It doesn’t matter how high you lift your leg. The technique is about transparency, simplicity and making an earnest attempt
Says Mikhail Baryshnikov, the famous dancer, actor, producer and photographer — a talent for whom the USSR was not big enough.
Mikhail was born in 1948 to Russian parents, in Riga, the capital of now independent Latvia. His dance is prominent from his early years, so it’s no surprise that he pursues the career of a classical ballet dancer. He graduates from the Leningrad Choreography School and gets accepted to the Kirov Ballet also in Leningrad where he performs the signature roles for a number of years. Mikhail has it tough in the USSR: being not very tall by Soviet standards – 168cm only, he was more likely to be granted only second-class ballet roles. More so, he disliked the rigidity of the Soviet ballet rules which had been around for over a hundred years: he longed for innovation and his own breathing space, which the Soviet dance organizations were unlikely to grant.
This is how he got to pondering a relocation to a more liberal, possibly Western country – which would have never happened, as the USSR did not allow immigration, let alone immigration to the capitalistic countries. It was somewhat predictable that in 1974, while touring Canada with the dance troupe of Bolshoi Theatre, he defected: he says he was exploring his dance boundaries. Indeed, in the first two years after the defection, he danced with no less than 13 choreographers, “looking for himself”.
“Mr B”, as he was known in the West, barely spoke a word of English and very little French, had a name virtually impossible to pronounce, childish height but a huge ego to live with. However, none of it mattered as his talent, his mastery of gesture and stagecraft were incredibly compelling. “It doesn’t matter how high you lift your leg. The technique is about transparency, simplicity and making an earnest attempt.” The idea of a “random dance” appealed to him, where the thrown dice determines sequence of the dance moves.

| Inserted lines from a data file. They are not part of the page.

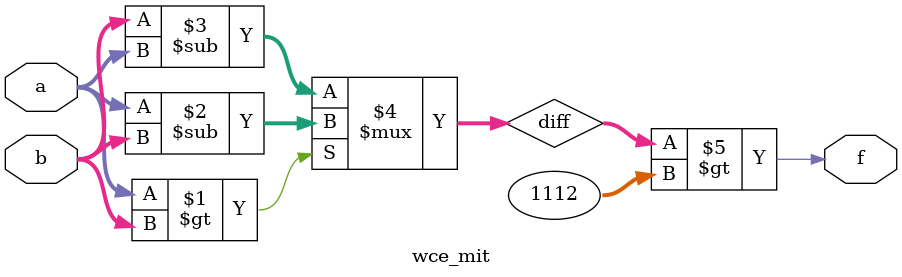
<source format=v>
module wce_mit(a, b, f);
parameter _bit = 33;
parameter wce = 1112;
input [_bit - 1: 0] a;
input [_bit - 1: 0] b;
output f;
wire [_bit - 1: 0] diff;
assign diff = (a > b)? (a - b): (b - a);
assign f = (diff > wce);
endmodule

</source>
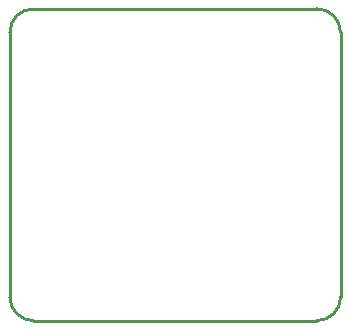
<source format=gbr>
G04 #@! TF.GenerationSoftware,KiCad,Pcbnew,5.1.0-rc2-unknown-036be7d~80~ubuntu16.04.1*
G04 #@! TF.CreationDate,2023-05-22T11:40:45+03:00*
G04 #@! TF.ProjectId,UEXT-PQ_Rev_A,55455854-2d50-4515-9f52-65765f412e6b,A*
G04 #@! TF.SameCoordinates,Original*
G04 #@! TF.FileFunction,Profile,NP*
%FSLAX46Y46*%
G04 Gerber Fmt 4.6, Leading zero omitted, Abs format (unit mm)*
G04 Created by KiCad (PCBNEW 5.1.0-rc2-unknown-036be7d~80~ubuntu16.04.1) date 2023-05-22 11:40:45*
%MOMM*%
%LPD*%
G04 APERTURE LIST*
%ADD10C,0.254000*%
G04 APERTURE END LIST*
D10*
X101000000Y-150600000D02*
G75*
G02X99000000Y-152600000I-2000000J0D01*
G01*
X75000000Y-152600000D02*
G75*
G02X73000000Y-150600000I0J2000000D01*
G01*
X99000000Y-126200000D02*
G75*
G02X101000000Y-128200000I0J-2000000D01*
G01*
X73000000Y-128200000D02*
G75*
G02X75000000Y-126200000I2000000J0D01*
G01*
X99000000Y-126200000D02*
X75000000Y-126200000D01*
X101000000Y-150600000D02*
X101000000Y-128200000D01*
X75000000Y-152600000D02*
X99000000Y-152600000D01*
X73000000Y-128200000D02*
X73000000Y-150600000D01*
M02*

</source>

He left classical ballet in 1990, turning his genius towards the other forms of artful expressions: modern dance, acting and photography. Among the noticeable (and certainly less known facts) is his role as Yuri Kopeikine, a famous Russian womaniser ballet dancer in the 1977 film The Turning Point, for which he received an Oscar nomination. He has had a few photographic exhibitions around the world, and just like in dance, his clear images of what’s on the photo are portrayed with elegance and style.
For him New York is home these days. Now he is a second most famous Mikhail of the Soviet Union (right after Mikhail Gorbachev).